Activity: With both ends included, repeat exactly the lines of the entries below from the one containing "A multilateral milestone" down to the one containing "His willingness to", and no others.

Top of Information provided

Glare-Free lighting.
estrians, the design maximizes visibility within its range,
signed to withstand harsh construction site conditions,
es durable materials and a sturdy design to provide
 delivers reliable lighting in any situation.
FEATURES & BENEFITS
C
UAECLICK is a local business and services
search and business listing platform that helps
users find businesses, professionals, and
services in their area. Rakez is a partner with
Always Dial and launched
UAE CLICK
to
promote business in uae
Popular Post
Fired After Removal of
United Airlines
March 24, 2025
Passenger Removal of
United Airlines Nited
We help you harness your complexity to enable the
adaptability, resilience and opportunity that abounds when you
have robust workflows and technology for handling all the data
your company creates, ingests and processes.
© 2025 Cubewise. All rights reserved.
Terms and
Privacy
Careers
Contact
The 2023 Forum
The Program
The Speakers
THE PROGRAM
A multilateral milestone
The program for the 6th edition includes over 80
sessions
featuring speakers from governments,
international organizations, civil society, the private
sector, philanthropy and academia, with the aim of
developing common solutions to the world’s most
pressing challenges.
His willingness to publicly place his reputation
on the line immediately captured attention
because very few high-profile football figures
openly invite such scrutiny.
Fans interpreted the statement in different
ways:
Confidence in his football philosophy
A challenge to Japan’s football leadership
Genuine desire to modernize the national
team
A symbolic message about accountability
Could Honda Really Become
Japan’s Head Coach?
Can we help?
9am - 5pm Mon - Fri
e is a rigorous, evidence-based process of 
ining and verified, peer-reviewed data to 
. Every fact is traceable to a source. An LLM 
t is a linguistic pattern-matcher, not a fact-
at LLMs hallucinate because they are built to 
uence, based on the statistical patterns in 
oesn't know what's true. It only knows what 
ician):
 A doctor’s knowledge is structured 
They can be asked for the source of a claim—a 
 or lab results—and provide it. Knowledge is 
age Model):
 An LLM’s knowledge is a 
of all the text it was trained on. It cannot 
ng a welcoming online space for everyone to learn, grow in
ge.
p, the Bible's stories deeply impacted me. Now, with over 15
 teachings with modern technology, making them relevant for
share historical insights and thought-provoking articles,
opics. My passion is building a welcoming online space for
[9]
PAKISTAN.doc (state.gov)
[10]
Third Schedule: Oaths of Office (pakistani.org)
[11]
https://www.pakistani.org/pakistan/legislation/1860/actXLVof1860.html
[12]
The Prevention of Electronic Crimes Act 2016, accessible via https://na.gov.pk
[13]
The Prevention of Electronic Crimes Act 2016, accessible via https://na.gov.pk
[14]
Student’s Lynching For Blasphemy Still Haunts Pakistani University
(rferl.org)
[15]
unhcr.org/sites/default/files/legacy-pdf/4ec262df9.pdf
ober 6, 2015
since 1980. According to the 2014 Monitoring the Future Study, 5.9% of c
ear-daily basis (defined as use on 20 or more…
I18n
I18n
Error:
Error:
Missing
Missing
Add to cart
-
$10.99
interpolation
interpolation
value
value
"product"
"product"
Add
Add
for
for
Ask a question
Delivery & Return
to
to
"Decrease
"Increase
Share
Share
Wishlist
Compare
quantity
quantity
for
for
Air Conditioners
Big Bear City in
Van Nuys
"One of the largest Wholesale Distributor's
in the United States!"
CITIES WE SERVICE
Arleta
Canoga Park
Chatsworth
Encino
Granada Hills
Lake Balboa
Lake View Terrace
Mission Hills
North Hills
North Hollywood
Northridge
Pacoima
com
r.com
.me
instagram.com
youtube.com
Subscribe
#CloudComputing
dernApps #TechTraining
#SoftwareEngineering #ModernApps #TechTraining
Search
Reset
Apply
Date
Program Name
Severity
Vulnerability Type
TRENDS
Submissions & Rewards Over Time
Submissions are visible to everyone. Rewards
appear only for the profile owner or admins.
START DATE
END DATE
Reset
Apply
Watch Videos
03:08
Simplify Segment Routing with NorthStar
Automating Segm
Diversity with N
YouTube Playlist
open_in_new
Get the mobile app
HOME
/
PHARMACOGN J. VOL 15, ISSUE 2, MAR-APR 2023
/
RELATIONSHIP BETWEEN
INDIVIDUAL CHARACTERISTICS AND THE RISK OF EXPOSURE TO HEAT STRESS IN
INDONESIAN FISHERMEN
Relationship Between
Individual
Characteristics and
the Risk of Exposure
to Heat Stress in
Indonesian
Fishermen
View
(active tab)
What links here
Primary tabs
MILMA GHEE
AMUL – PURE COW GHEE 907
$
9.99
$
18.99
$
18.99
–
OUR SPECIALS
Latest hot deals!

Bottom of Information provided

Solved exercise:
A multilateral milestone
The program for the 6th edition includes over 80
sessions
featuring speakers from governments,
international organizations, civil society, the private
sector, philanthropy and academia, with the aim of
developing common solutions to the world’s most
pressing challenges.
His willingness to publicly place his reputation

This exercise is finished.